Di dua hal itu, aku merasa masih lebih beruntung dibanding pak Pram.
Tapi aku sepakat pada pandangannya jika pemangku kekuasaan negeri ini selalu gagap dan tidak siap menjadi pemimpin yang sebenarnya dan merdeka. Terlalu banyak kompromi dan kegugupan dalam realisasinya, sehingga mereka bisa didikte dalam mengeluarkan keputusan untuk rakyat. Didikte oleh negara pemodal, ataupun oleh para penguasa modal dalam negeri.

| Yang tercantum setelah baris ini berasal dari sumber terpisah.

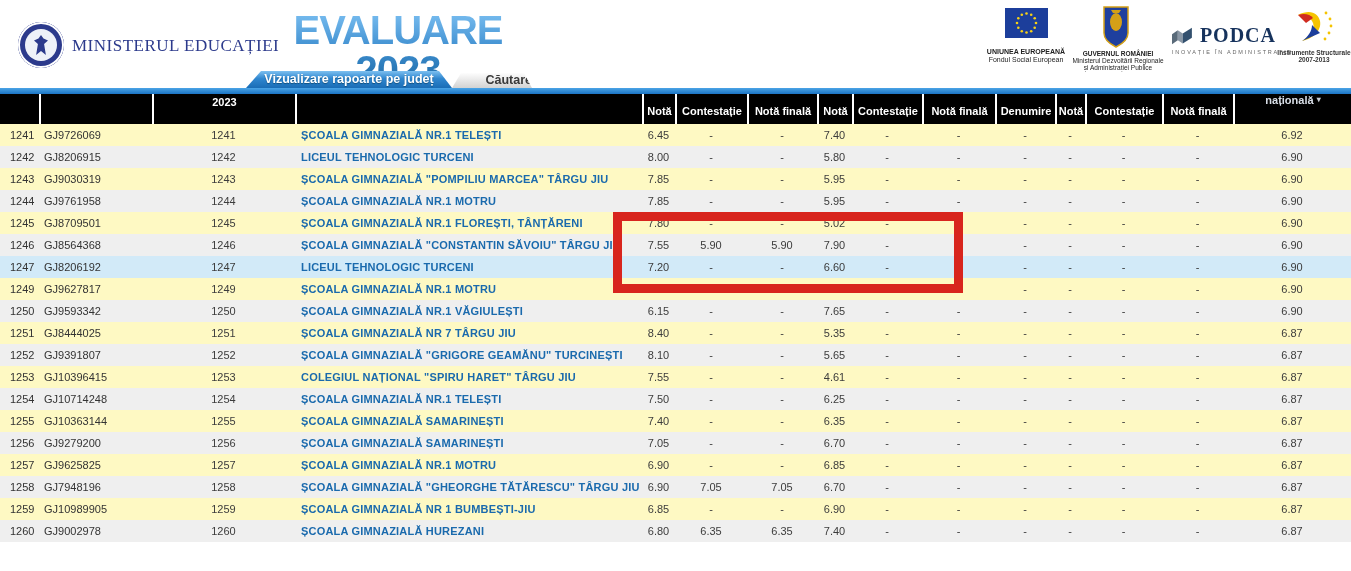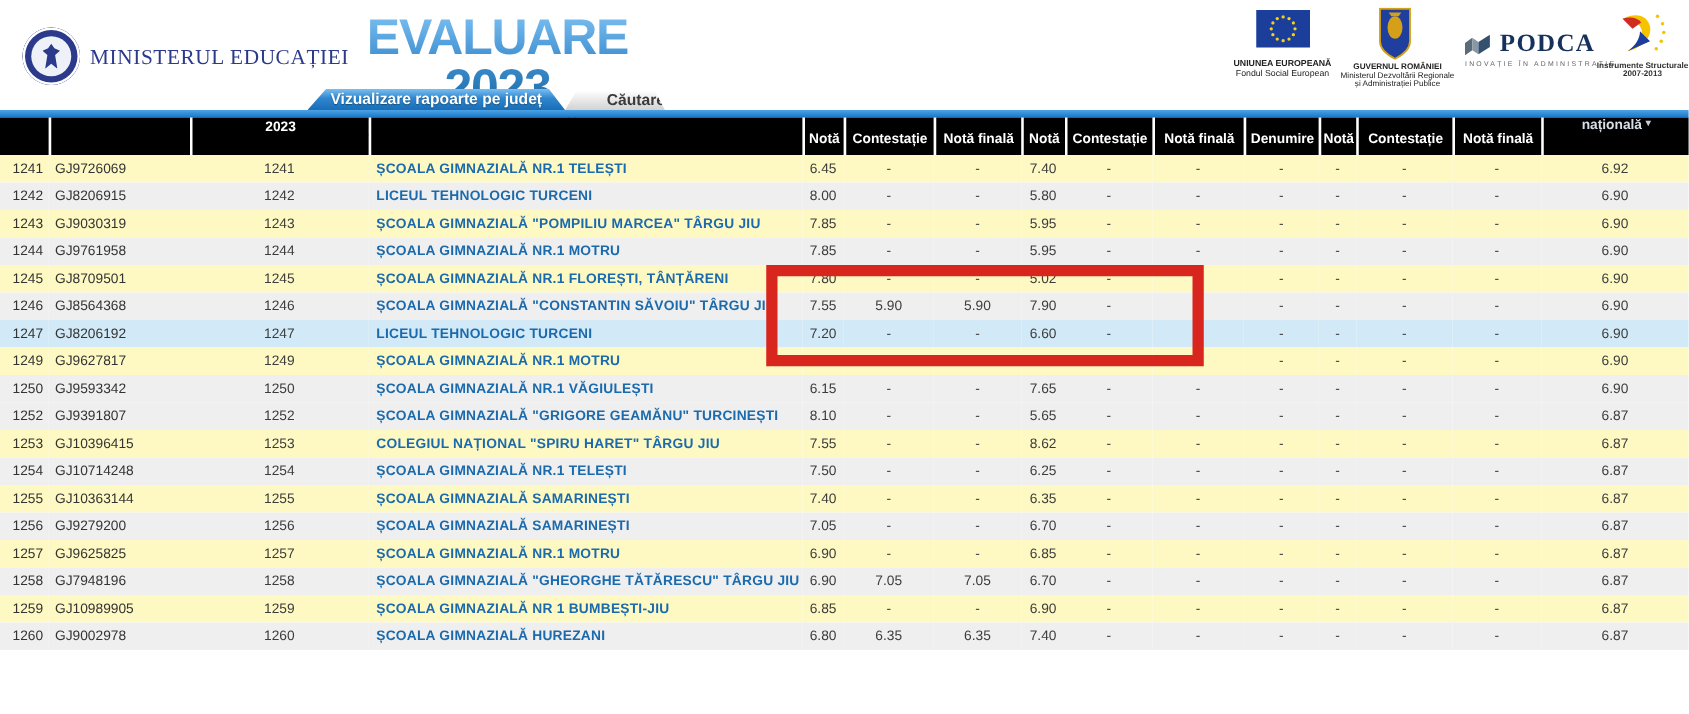"1251" tr.odd { html: none -> <tr> <td>1251</td> <td>GJ8444025</td> <td>1251</td> <td>ȘCOALA GIMNAZIALĂ NR 7 TÂRGU JIU</td> <td>8.40</td> <td>-</td> <td>-</td> <td>5.35</td> <td>-</td> <td>-</td> <td>-</td> <td>-</td> <td>-</td> <td>-</td> <td>6.87</td> </tr> }
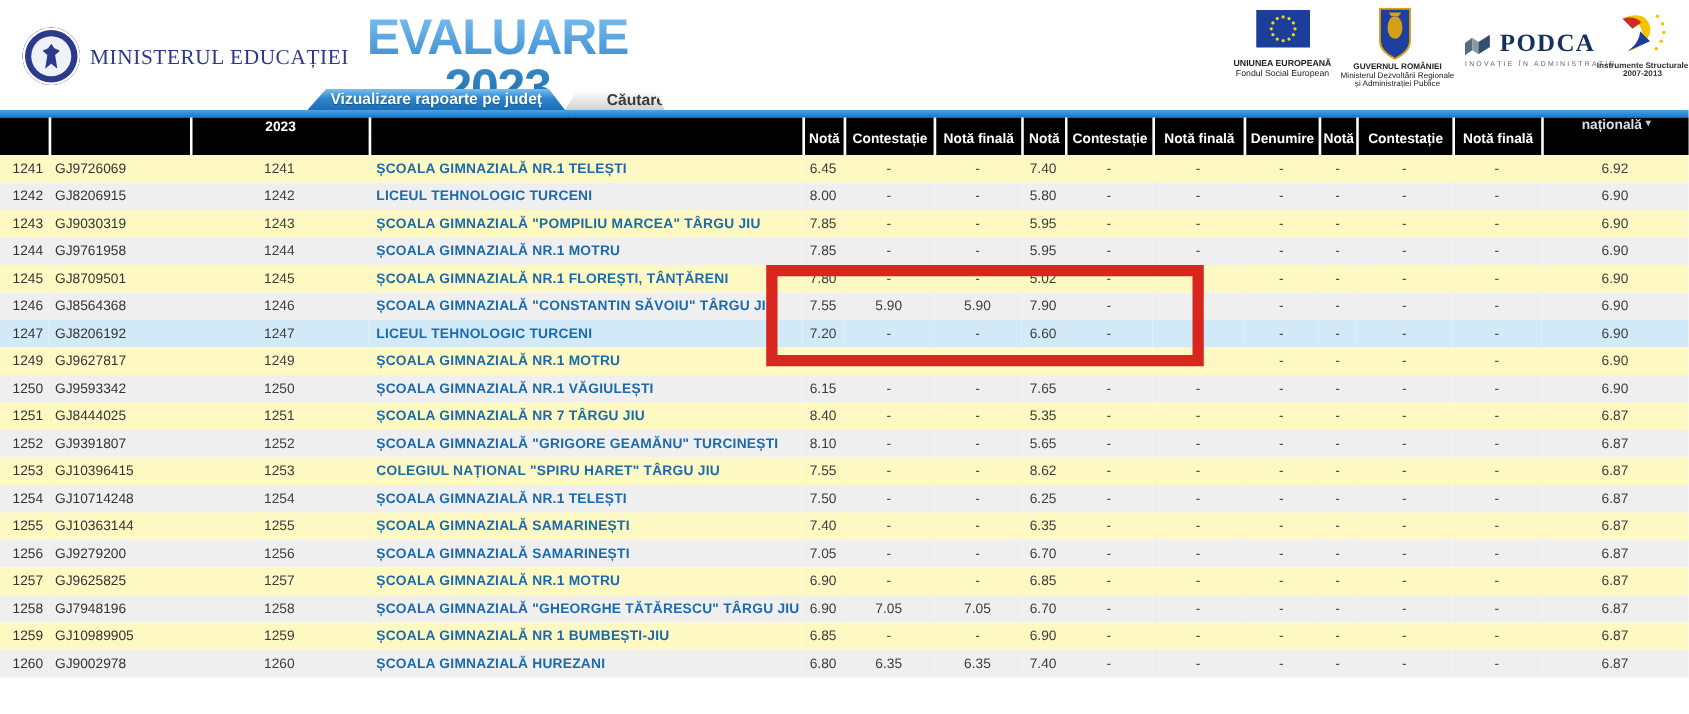"8.62" td { text: 8.62 -> 4.61 }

Dalam realisasi kebijakan juga bukan rahasia lagi jika outputnya adalah birokrasi yang njelimet dan banyak celah pungli, dan pada taraf distribusi dana juga sudah terlanjur dikenal korup.
Beruntung, rakyat negeri ini dari dulu selalu tangguh dalam bertahan dan menghadapi ujian keputusan penguasa dari waktu ke waktu.
Kini, aku sudah semakin terbiasa untuk meninggalkan sikap kritisku. Lebih berusaha tegar dan menjalani apa yang ada di depan mata sebaik-baiknya, sambil berharap serta berdoa semoga tidak bersua dengan nasib sial berhadapan langsung dengan manusia-manusia berhati keji bertopeng malaikat yang culas dan bertangan kotor.
Di sisi yang lain, kalau dibilang lelah dan kehilangan rasa bahagia, jujur kerap kali menderaku. Tapi sudah kuikrarkan untuk bertahan sekuat-kuatnya, dengan doa dan tekad.
Semoga segala sesuatu dapat berjalan lebih baik hingga di penghujung hidup nanti, Aamiiin.